Boston Town FC’s first performance specialist, Arun Gray, is a one-man operation for injury prevention, strength and conditioning, rehab and return-to-play. He works under an unusual mix of incentives, maintaining his players’ readiness for the pitch and for their day jobs.

Three of the Premier League’s most expensive players are out of the lineup with injuries. Romelu Lukaku, Paul Pogba and Alvaro Morata each make several hundred thousand dollars per week. Their prolonged absences will cost Manchester United and Chelsea millions of dollars. The medical and performance teams at these clubs must bring these players back to match readiness – and minimize their risk of re-injury –to protect both the clubs’ title ambitions and financial interests in these players.

At the other extreme of the English football pyramid, Arun Gray manages a much different set of pressures and expectations. When any athlete suffers a significant injury we talk about how it affects his livelihood, his identity and career as an athlete. But for semi-professional players at Boston Town FC of the United Counties League, an injury on the pitch truly can derail their ability to make a living.

“The players at this level are paid per game. If they do not play they do not get paid, which creates an entirely new incentive,” Gray said. As semi-professionals, the players all hold day jobs. Boston Town players hold a normal range of full-time jobs, which means some of them will take a double hit from a football injury.

“We have one player who is in a cast because of an ankle sprain. Because of the cast he cannot do his day job. Our goalkeeper dislocated his collar-bone and is out of football for six months. He is also in the Army, so you can imagine the impact his injury has there.”

As Boston Town FC’s first performance specialist, Arun Gray is a one-man operation for injury prevention, strength and conditioning, rehab and return-to-play. In many cases he is the only professional with any experience or training in sports that an injured player will see in their recovery. “Teams at this level do not have in-house medical staff, so the majority of players go to the National Health Service, where they will not find someone with a sports background.”

Gray was a non-league player himself – while attending school and working in sports performance – until he tore his anterior cruciate ligament last season. Rather than play and risk re-injury, he decided to cross the touchline to join the coaching staff.

Before Boston Town, Gray worked at Peterborough United FC in League One (the third tier) and with the Premier League as a fitness testing specialist for youth players. Each league’s resources dictate the extent of testing, assessments and training, but the priorities remain the same.
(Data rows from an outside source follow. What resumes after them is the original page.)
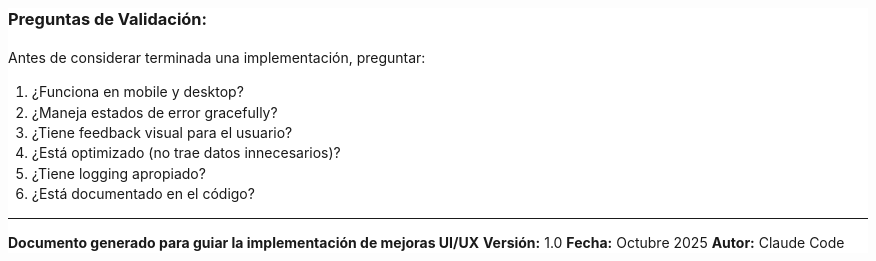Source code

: ### Preguntas de Validación:

Antes de considerar terminada una implementación, preguntar:

1. ¿Funciona en mobile y desktop?
2. ¿Maneja estados de error gracefully?
3. ¿Tiene feedback visual para el usuario?
4. ¿Está optimizado (no trae datos innecesarios)?
5. ¿Tiene logging apropiado?
6. ¿Está documentado en el código?

---

**Documento generado para guiar la implementación de mejoras UI/UX**
**Versión:** 1.0
**Fecha:** Octubre 2025
**Autor:** Claude Code
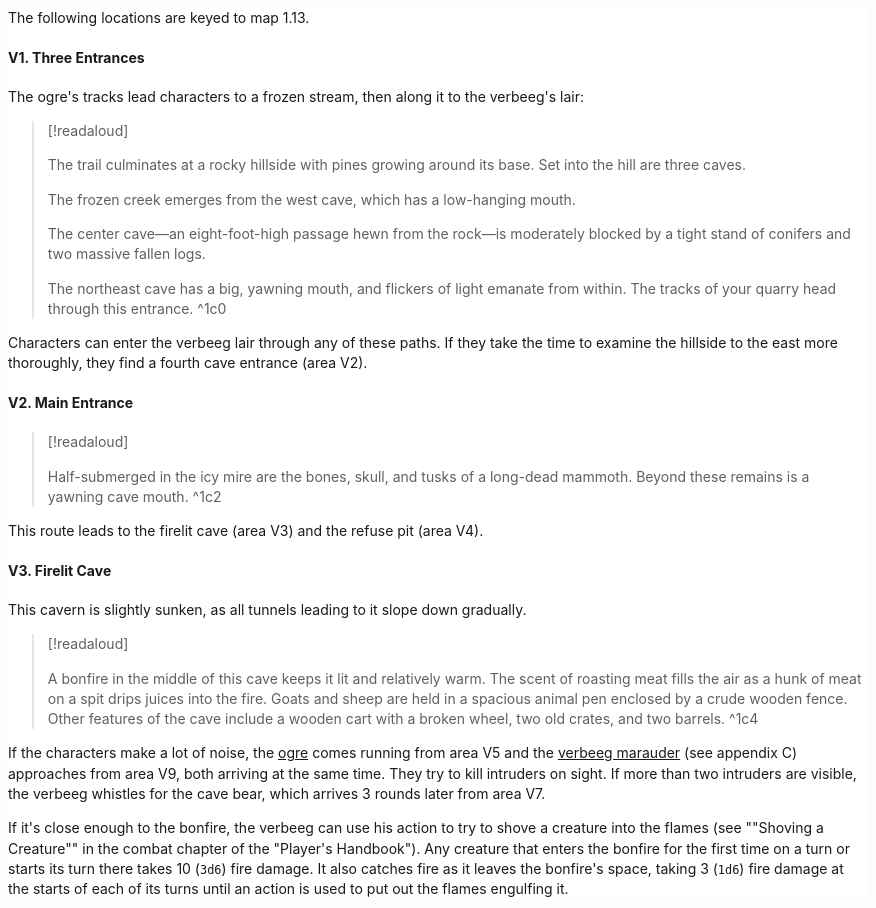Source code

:  The following locations are keyed to map 1.13.

#### V1. Three Entrances

The ogre's tracks lead characters to a frozen stream, then along it to the verbeeg's lair:

> [!readaloud] 
> 
> The trail culminates at a rocky hillside with pines growing around its base. Set into the hill are three caves.
> 
>  The frozen creek emerges from the west cave, which has a low-hanging mouth.
> 
>  The center cave—an eight-foot-high passage hewn from the rock—is moderately blocked by a tight stand of conifers and two massive fallen logs.
> 
>  The northeast cave has a big, yawning mouth, and flickers of light emanate from within. The tracks of your quarry head through this entrance.
^1c0

Characters can enter the verbeeg lair through any of these paths. If they take the time to examine the hillside to the east more thoroughly, they find a fourth cave entrance (area V2).

#### V2. Main Entrance

> [!readaloud] 
> 
> Half-submerged in the icy mire are the bones, skull, and tusks of a long-dead mammoth. Beyond these remains is a yawning cave mouth.
^1c2

This route leads to the firelit cave (area V3) and the refuse pit (area V4).

#### V3. Firelit Cave

This cavern is slightly sunken, as all tunnels leading to it slope down gradually.

> [!readaloud] 
> 
> A bonfire in the middle of this cave keeps it lit and relatively warm. The scent of roasting meat fills the air as a hunk of meat on a spit drips juices into the fire. Goats and sheep are held in a spacious animal pen enclosed by a crude wooden fence. Other features of the cave include a wooden cart with a broken wheel, two old crates, and two barrels.
^1c4

If the characters make a lot of noise, the [ogre](Mechanics/bestiary/giant/ogre.md) comes running from area V5 and the [verbeeg marauder](Mechanics/bestiary/giant/verbeeg-marauder-idrotf.md) (see appendix C) approaches from area V9, both arriving at the same time. They try to kill intruders on sight. If more than two intruders are visible, the verbeeg whistles for the cave bear, which arrives 3 rounds later from area V7.

 If it's close enough to the bonfire, the verbeeg can use his action to try to shove a creature into the flames (see ""Shoving a Creature"" in the combat chapter of the "Player's Handbook"). Any creature that enters the bonfire for the first time on a turn or starts its turn there takes 10 (`3d6`) fire damage. It also catches fire as it leaves the bonfire's space, taking 3 (`1d6`) fire damage at the starts of each of its turns until an action is used to put out the flames engulfing it.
“About 70% of testing looks for injury risk factors, and the other 30% is performance attributes. If they are injured, they cannot play. There is daily testing, like subjective wellness questionnaires: how they are feeling, how difficult they felt training was, how well they slept.

“Mobility and flexibility testing is a few times a week, if not daily. We would do a full testing battery maybe quarterly, and then compare daily assessments to those baselines.”

The constraints of semi-professional football – two games plus one practice session per week, no gym, limited budget, players with full-time careers – demand a particular creativity from the coaching and performance staff. “You have to be intelligent with your programming, find things that produce a similar benefit without requiring much equipment.”

Since this was his first year with the team, Gray put the players through a pre-season fitness test to understand who he was working with. A chat with each player gave him a foothold to build his first programme. “We started with a talk through their training history, what kind of volume and intensity where they used to. What was their injury history, what injuries were most common across the team. Last season there were several hamstring strains, so we started including injury prevention sessions into training and specific elements to the warmups to get the hamstrings firing before the game.”

The team has one training session per week: Thursday nights, after work. That session is the only opportunity for the head coach to work on playing strategies and skills, and for Gray to do conditioning and injury-proofing. Injured players perform additional work with him before the twice-weekly games on Tuesday and Saturday. Gray can give the players unofficial training to do independently on the other days, but must balance that against their overall loading from their day jobs and other commitments. Rigid compliance could be as counter-productive as non-compliance.

Like the players he serves, Arun Gray has a day job or two. He has his own rehab and performance practice, on top of also being a lifeguard supervisor (like its namesake in the United States, the original Boston is on England’s east coast). He hopes that a greater emphasis on injury prevention and player performance will lead to more opportunities at the lower levels of the football pyramid for students and – eventually – full-time professionals.

“More coaching and medical staff are becoming qualified, and the field is growing. About half the clubs in our league have someone like me. That alone shows the increased commitment to injury prevention and return-to-play. I’d like to develop this side at Boston Town with interns or student work experience to bring in new ideas and help with prevention and rehab.

“It would be good to see more money filter down to the lower clubs specifically set aside for performance and injury prevention. An injury to a non-league player can affect much more than their playing career.”